Cuando algo le salga mal házselo ver y pregúntale qué puede hacer para que no vuelva a pasar, esto motivará la toma adecuada de decisiones. Analiza tu propia conducta, muchas veces como padres somos perfeccionistas y obsesivos; cuando cometamos un error aceptémoslo, de esta manera el niño también lo hará.

Crea en casa un ambiente de seguridad, respeto y amor

Los niños que no se sienten seguros o son víctimas de malos tratos en su hogar sufrirán de baja autoestima. Debes estar atento a los signos de maltrato o abuso; retraimiento, cambio de rutinas o amigos, llanto frecuente, comportamiento agresivo, bajo rendimiento académico y otros factores que pueden afectar la autoestima de los niños.

Fija junto con tu pareja límites de respeto y comunicación en el hogar, házselos saber a tu familia extensa y amigos, en especial si frecuentan tu casa.

Ayúdalo a participar en experiencias constructivas

Procura brindar diversidad de ambientes y actividades que favorezcan la creatividad y la exploración de sus habilidades.

Fomenta riesgos saludables

Anima a tu hijo a que explore algo nuevo, como probar comida diferente, hacer un nuevo amigo o montar en bicicleta. Aunque siempre existe la posibilidad del fracaso, sin riesgos no hay oportunidades para el éxito.
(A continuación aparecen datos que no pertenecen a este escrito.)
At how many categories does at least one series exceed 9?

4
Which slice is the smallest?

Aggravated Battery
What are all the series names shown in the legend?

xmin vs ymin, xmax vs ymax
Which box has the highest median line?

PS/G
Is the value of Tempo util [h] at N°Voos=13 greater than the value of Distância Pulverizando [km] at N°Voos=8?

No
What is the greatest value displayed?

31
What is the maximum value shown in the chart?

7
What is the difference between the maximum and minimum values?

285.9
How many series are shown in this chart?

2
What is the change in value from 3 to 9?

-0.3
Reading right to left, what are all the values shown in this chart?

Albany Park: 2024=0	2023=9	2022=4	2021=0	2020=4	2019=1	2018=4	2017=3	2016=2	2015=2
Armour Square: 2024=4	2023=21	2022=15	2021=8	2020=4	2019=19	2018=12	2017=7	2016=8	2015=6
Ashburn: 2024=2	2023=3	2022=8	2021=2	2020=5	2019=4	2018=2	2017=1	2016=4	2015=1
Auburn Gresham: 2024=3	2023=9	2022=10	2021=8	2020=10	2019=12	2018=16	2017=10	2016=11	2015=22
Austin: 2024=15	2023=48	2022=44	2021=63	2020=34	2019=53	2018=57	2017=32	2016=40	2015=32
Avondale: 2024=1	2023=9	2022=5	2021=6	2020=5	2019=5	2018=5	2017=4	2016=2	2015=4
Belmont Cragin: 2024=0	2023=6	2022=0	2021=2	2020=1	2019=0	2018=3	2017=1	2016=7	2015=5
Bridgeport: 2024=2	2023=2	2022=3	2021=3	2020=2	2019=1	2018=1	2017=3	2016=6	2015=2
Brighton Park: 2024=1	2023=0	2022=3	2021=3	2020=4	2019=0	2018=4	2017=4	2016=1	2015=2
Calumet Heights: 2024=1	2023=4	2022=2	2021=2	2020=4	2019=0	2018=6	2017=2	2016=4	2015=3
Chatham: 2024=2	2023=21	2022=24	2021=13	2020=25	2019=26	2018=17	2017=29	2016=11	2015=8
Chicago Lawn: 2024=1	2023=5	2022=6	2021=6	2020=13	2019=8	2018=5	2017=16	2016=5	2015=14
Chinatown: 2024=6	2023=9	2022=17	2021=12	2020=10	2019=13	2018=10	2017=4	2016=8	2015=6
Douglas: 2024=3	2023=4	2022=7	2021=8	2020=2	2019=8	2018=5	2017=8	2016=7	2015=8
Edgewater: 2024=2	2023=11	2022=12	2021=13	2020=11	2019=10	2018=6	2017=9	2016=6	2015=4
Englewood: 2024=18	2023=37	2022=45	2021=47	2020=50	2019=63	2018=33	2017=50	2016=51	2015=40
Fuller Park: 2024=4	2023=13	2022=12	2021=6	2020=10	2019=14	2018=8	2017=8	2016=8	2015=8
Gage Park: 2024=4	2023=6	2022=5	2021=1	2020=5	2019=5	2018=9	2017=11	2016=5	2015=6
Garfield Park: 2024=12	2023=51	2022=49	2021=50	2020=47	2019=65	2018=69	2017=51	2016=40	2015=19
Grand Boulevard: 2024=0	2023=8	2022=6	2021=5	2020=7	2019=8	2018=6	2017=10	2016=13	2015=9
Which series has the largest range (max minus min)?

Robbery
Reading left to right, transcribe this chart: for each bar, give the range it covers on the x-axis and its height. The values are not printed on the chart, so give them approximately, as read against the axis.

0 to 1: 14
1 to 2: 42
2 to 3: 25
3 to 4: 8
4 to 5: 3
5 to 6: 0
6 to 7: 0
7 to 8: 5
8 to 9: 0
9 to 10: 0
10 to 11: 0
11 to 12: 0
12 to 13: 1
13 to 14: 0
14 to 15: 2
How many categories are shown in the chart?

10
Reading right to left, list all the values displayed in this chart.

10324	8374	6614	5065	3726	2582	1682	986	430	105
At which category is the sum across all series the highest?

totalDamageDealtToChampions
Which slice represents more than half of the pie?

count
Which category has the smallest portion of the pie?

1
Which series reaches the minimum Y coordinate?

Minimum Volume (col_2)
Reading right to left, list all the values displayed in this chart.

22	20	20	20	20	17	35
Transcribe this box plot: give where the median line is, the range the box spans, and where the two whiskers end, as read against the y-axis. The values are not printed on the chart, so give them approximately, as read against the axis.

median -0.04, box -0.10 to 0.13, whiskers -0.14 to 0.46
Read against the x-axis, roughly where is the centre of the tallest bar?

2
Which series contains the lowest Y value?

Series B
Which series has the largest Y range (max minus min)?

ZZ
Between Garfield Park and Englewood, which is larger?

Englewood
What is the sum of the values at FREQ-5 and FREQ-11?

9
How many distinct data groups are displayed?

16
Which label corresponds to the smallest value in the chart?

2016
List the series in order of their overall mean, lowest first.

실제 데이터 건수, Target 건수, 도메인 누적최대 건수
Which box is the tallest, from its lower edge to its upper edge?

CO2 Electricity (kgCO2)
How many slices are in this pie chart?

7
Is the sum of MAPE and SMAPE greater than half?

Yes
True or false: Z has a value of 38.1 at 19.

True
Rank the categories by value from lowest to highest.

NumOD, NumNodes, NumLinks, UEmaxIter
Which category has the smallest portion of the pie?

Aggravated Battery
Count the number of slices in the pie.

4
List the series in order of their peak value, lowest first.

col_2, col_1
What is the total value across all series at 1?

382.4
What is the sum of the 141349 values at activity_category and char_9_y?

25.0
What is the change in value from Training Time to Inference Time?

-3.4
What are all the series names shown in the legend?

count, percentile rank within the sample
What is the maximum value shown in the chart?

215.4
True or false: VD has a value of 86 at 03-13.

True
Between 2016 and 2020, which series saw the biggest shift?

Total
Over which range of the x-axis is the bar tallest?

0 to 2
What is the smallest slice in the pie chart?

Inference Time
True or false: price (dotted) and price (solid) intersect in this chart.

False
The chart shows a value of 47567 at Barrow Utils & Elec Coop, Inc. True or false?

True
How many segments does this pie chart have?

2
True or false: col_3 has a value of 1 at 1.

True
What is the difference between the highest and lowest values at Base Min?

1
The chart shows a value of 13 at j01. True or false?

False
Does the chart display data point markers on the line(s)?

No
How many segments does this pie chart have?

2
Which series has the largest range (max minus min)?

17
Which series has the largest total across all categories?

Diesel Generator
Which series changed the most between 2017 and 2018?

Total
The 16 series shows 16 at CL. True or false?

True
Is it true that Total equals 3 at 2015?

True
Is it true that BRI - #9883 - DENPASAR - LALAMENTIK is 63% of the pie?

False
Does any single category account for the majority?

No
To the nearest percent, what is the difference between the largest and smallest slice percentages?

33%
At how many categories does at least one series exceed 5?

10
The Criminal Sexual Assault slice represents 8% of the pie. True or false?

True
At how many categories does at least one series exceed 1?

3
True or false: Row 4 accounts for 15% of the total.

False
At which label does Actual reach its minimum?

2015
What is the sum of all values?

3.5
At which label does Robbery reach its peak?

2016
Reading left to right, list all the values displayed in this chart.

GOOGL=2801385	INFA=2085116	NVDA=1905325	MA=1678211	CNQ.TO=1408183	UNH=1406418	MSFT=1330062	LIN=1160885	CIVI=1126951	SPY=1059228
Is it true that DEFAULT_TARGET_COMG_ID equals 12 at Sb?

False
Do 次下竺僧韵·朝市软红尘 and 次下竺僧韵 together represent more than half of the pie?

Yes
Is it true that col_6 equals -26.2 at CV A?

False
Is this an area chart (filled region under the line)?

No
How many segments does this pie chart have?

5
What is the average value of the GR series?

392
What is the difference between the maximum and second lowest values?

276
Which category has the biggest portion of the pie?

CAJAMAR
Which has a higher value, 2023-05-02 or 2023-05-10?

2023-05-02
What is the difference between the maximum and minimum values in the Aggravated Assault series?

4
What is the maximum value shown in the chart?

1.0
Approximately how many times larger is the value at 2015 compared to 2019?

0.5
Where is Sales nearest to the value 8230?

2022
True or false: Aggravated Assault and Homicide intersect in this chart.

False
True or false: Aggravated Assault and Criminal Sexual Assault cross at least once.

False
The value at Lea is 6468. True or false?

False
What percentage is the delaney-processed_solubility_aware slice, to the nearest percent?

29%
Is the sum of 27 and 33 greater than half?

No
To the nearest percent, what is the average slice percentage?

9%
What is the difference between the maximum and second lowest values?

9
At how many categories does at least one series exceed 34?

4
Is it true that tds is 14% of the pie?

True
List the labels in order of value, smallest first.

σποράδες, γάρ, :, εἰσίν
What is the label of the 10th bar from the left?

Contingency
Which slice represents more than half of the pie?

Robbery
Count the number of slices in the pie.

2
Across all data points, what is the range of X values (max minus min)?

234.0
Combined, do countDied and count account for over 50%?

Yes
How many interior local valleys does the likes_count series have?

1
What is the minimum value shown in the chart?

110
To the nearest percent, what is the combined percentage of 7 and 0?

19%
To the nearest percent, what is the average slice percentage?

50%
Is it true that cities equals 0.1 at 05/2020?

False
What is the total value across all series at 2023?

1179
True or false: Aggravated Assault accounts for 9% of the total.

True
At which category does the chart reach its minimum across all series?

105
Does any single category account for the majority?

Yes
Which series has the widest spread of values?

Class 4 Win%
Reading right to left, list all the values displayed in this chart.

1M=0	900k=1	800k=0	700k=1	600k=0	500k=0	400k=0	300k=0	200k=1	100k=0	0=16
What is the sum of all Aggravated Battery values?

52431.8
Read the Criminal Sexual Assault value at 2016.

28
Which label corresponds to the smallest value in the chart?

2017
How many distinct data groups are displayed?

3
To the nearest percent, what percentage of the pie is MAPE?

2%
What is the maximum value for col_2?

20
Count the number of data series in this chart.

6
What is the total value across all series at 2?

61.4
Enséñale a respetar la vida y a ser compasivo

Los niños que aprenden el respeto por la vida y los demás aprenden a valorarse a sí mismos. Estimula la ayuda a los abuelos, compañeros, niños menores, mascotas y modela esos valores.

Busca recursos

Los cuentos, títeres, películas etc. pueden dar al niño buenas lecciones acerca de la autoestima.